---------- Passage given ----------

5th 店面 Artist-in-Residence: Joy Mao

2021-2022

During her artist residency at W.O.W. from February-July 2021, Joy Mao created a special 百家衣 Bai Jia Yi in collaboration with the Chinatown community. She collected fabric remnants from the community’s past and present garment workers,  and assembled them into a special 百家衣 Bai Jia Yi alongside garment industry veterans—May Ying Chen, Alice Ip, and Lorraine Lum.  

From January 2022-July 2022, Joy returned to The W.O.W. Project as Artist-in-Residence for a second year. Her project investigated how clothing-making can be a vessel for community care and culminated in the community co-creation of 八宝粥 Ba Bao Zhou, a capsule collection celebrating the everyday abundance of Chinatown.

Joy Mao is a Chinese American fashion designer and artist using clothing as a medium for examining how our clothes shape the way we understand ourselves, our relationships, and the ways we move through our worlds. She was the Artist in Residence at The W.O.W. Project from 2021-2022, and now works as a Teaching Artist on the Creatives Rebuild New York program while creating for her small batch fashion brand, joy mao.

Learn more about Joy's work ↗
Joy works with garment industry veterans May Chen and Alice Ip on the Bai Jia Yi. Joy's Bai Jia Yi centered the lived histories of Chinatown’s garment workers, and the process of listening, learning, and creating alongside one’s community. Fabrics for the garment were donated by May Ying Chen, collected from Chinatown’s past and present garment workers. Beads of Suzhou jade record locations of community members’ experiences in the garment industry: factories where they worked, community gathering spaces, and other places of significance.
百家衣 Bai Jia Yi

For the fifth 店面 Storefront Residency, W.O.W. called for individual artists or a pair of artistic collaborators to create a window display for the storefront at 26 Mott Street in honor of 清明 Qingming, tomb-sweeping day, centering the theme of grief and grieving. Guided by this theme, Joy developed Woven Narratives: Stitching for Healing, a workshop series which invited participants to invited to embroider a piece of a collaborative quilt. In this two-part workshop, participants learned and practiced basic hand-embroidery techniques as a method for welcoming space to reflect and honor the weight of grief felt during 2021.

---------- Data rows ----------

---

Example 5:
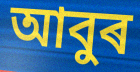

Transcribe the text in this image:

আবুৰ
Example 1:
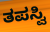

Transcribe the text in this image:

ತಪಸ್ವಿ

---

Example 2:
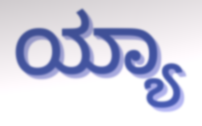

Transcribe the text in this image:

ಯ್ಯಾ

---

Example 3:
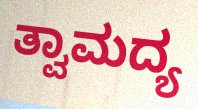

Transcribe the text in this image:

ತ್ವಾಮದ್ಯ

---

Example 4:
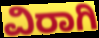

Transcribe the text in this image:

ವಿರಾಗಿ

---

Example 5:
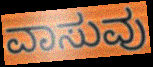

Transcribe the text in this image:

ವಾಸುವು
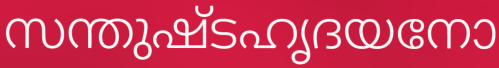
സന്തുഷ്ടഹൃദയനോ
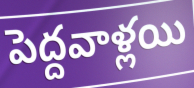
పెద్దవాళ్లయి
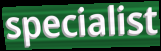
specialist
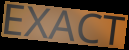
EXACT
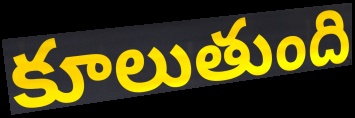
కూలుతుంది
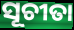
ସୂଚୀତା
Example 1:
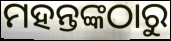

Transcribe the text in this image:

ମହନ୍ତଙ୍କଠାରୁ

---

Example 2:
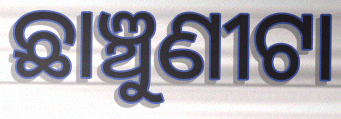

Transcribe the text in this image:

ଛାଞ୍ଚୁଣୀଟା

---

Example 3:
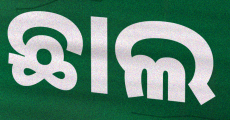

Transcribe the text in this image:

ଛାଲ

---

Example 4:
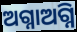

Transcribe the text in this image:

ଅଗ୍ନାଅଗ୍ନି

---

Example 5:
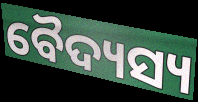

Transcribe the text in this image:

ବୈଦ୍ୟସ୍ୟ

----------
---------- Data rows ----------

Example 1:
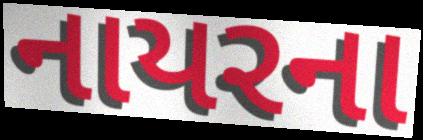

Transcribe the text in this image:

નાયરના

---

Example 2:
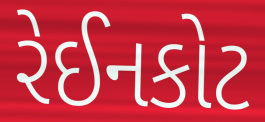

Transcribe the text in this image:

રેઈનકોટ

----------

Goal 1:
Answer these questions from the passage on Joy Mao's residency:
(a) During which months of 2021 did her first residency at W.O.W. take place?
(b) What was the capsule collection co-created in her second year called?
(c) What do the beads of Suzhou jade on the Bai Jia Yi record?
Goal 2:
Can you extend the passage on Joy Mao's residency, picking up after its final sentence?
Those records play no part in the work here.

Written response 1:
(a) February to July 2021.
(b) 八宝粥 Ba Bao Zhou.
(c) Locations of community members' experiences in the garment industry: factories where they worked, community gathering spaces, and other places of significance.

Written response 2:
Coming into this residency, Joy was interested in developing a deeper understanding of the Chinatown community’s history and legacy of garment-making. Inspired by her grandmother, she began to develop a Bai Jia Yi (Hundred Families Robe), a style of quilted garment native to many regions of China, traditionally handmade for children. Families with young children would ask other families in their community to donate scraps of fabric, and then use the collected fabrics to create colorful patchwork childrens’ robes. Though born from a humble need to conserve material and share resources, the robes were said to carry the blessings of a hundred families, enveloping their wearers with an entire community’s wishes for a healthy and happy life.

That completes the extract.